Restate word for word the lines of the entries below, starting with the line that holds "M47 779 51 790" and ending with the line that holds "M0 789 23 675", and no others.

== Exercise input ==

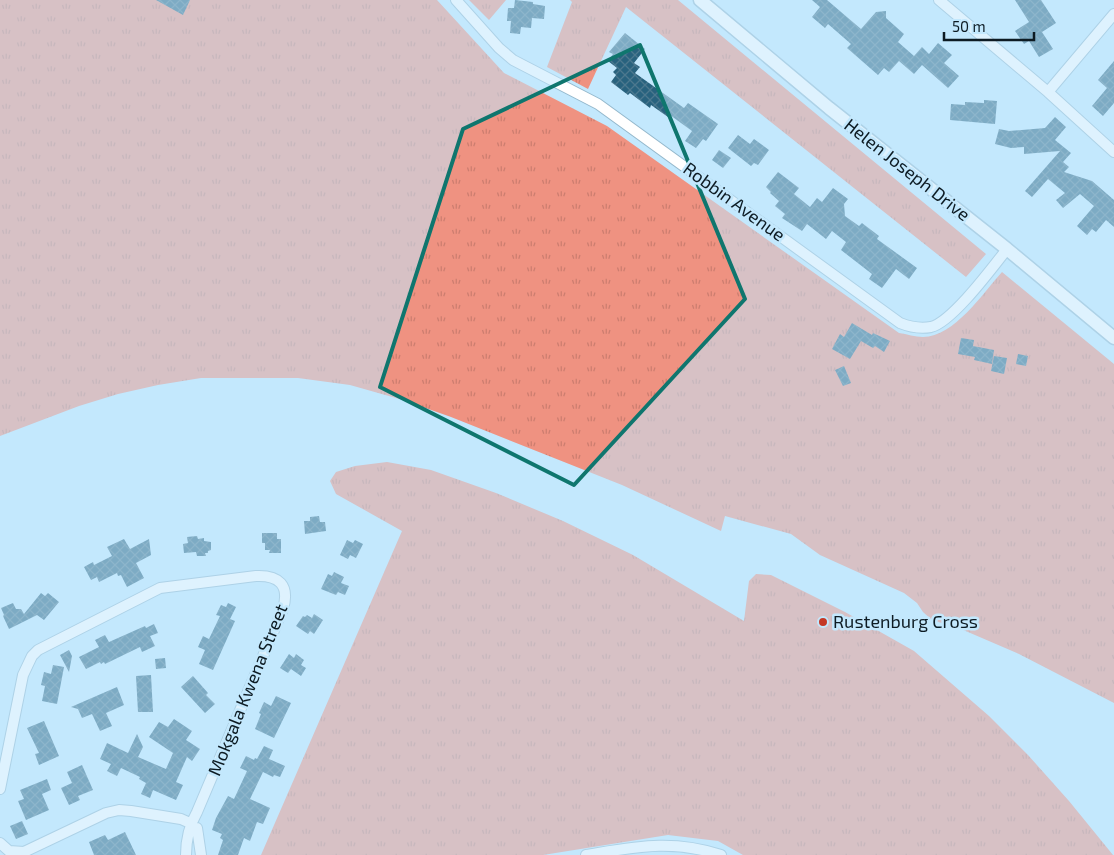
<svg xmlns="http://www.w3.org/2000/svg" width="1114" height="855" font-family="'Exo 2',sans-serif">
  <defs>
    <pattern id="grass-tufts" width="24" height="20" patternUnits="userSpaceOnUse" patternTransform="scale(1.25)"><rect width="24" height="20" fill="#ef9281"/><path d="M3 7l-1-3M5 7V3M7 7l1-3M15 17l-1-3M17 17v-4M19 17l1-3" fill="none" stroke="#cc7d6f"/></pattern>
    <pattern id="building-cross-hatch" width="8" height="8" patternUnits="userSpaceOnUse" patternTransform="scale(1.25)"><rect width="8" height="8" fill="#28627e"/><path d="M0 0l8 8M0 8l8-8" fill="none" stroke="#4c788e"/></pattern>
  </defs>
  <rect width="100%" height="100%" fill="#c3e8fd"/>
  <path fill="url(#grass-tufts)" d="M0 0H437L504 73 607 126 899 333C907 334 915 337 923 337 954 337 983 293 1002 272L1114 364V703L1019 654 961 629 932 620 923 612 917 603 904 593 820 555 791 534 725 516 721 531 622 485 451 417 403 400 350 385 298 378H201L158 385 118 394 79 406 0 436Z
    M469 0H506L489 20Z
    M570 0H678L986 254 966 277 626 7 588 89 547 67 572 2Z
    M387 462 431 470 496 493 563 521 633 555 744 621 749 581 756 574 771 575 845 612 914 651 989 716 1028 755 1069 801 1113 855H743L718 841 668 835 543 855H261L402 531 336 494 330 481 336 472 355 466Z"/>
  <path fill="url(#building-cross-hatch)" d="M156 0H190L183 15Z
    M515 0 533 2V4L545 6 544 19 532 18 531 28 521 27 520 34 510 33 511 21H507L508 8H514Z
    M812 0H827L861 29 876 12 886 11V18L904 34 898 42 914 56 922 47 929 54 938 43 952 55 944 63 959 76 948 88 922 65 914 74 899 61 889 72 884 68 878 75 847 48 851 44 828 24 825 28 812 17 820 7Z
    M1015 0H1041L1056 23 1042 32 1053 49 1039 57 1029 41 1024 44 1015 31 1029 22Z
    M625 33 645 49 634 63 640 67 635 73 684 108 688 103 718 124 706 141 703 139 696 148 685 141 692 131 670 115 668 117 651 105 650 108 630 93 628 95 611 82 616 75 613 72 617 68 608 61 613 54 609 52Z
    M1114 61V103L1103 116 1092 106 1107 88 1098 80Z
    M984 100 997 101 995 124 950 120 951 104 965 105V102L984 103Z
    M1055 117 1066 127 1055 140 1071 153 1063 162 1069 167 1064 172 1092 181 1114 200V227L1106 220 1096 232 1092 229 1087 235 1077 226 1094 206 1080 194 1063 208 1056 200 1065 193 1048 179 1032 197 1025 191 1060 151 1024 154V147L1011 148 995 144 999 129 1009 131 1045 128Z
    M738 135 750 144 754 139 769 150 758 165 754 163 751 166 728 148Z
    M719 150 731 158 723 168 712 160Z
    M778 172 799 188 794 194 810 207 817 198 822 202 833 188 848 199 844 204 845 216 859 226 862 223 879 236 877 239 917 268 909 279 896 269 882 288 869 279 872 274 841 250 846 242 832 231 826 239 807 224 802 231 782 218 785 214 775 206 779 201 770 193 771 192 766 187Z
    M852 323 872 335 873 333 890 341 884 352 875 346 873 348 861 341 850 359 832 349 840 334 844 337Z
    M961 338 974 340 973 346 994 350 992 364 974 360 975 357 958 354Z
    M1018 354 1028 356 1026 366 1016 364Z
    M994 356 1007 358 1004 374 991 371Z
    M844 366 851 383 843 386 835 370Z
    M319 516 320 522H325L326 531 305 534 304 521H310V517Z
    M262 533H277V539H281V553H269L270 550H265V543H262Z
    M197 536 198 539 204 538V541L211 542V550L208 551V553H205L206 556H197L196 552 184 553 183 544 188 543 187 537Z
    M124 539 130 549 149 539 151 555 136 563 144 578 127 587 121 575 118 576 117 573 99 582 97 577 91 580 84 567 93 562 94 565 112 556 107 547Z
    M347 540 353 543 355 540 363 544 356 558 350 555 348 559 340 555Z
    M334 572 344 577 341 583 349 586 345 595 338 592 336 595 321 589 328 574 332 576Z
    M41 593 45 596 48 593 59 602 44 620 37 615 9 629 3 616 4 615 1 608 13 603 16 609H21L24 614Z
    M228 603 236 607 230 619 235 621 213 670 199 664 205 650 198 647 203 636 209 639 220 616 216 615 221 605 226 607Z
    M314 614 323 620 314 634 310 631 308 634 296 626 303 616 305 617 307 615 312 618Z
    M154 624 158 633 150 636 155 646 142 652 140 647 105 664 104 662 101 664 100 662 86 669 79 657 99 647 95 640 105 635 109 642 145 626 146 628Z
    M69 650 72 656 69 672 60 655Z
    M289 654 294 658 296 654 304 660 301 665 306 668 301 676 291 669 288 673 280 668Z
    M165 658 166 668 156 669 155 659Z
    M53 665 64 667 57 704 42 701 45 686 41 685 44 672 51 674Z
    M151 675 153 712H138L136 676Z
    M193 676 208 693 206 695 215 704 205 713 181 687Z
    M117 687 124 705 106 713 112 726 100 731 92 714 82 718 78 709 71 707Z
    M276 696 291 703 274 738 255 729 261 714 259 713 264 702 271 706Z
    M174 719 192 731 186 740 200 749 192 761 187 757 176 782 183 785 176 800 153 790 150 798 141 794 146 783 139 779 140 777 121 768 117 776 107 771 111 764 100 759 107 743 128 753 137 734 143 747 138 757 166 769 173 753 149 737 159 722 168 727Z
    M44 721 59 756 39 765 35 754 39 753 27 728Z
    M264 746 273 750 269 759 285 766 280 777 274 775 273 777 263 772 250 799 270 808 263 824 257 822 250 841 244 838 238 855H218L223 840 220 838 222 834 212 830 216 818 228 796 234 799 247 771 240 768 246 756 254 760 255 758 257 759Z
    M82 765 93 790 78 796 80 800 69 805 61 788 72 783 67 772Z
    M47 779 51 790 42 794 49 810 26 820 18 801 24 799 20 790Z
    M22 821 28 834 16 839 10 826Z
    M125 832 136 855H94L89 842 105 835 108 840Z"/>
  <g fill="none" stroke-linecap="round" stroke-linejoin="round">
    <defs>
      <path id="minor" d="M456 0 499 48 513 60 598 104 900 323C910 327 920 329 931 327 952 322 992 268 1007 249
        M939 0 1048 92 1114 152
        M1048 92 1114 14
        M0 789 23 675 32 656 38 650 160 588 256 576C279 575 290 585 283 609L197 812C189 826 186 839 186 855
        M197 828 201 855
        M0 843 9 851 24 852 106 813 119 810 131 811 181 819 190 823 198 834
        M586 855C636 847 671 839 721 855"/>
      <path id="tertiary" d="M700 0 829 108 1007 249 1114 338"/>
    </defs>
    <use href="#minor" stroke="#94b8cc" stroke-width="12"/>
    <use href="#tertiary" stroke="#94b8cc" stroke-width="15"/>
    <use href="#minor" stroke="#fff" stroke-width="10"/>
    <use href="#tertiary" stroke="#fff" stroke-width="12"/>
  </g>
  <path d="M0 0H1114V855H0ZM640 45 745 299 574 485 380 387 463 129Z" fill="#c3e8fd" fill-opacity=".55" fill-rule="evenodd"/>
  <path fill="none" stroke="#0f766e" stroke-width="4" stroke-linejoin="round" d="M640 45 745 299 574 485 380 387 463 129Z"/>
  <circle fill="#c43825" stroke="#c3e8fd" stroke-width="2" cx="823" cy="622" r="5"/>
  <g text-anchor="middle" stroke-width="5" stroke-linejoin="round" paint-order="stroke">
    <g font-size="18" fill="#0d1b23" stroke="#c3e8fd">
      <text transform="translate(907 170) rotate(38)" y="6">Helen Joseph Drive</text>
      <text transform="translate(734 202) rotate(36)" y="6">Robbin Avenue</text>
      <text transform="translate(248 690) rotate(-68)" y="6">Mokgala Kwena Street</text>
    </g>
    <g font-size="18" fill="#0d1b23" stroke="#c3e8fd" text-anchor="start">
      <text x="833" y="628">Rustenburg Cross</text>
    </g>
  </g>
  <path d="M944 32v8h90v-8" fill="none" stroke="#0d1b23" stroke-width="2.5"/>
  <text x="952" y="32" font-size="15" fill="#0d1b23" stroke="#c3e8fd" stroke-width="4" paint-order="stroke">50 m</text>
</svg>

===

**Result of the task**
    M47 779 51 790 42 794 49 810 26 820 18 801 24 799 20 790Z
    M22 821 28 834 16 839 10 826Z
    M125 832 136 855H94L89 842 105 835 108 840Z"/>
  <g fill="none" stroke-linecap="round" stroke-linejoin="round">
    <defs>
      <path id="minor" d="M456 0 499 48 513 60 598 104 900 323C910 327 920 329 931 327 952 322 992 268 1007 249
        M939 0 1048 92 1114 152
        M1048 92 1114 14
        M0 789 23 675 32 656 38 650 160 588 256 576C279 575 290 585 283 609L197 812C189 826 186 839 186 855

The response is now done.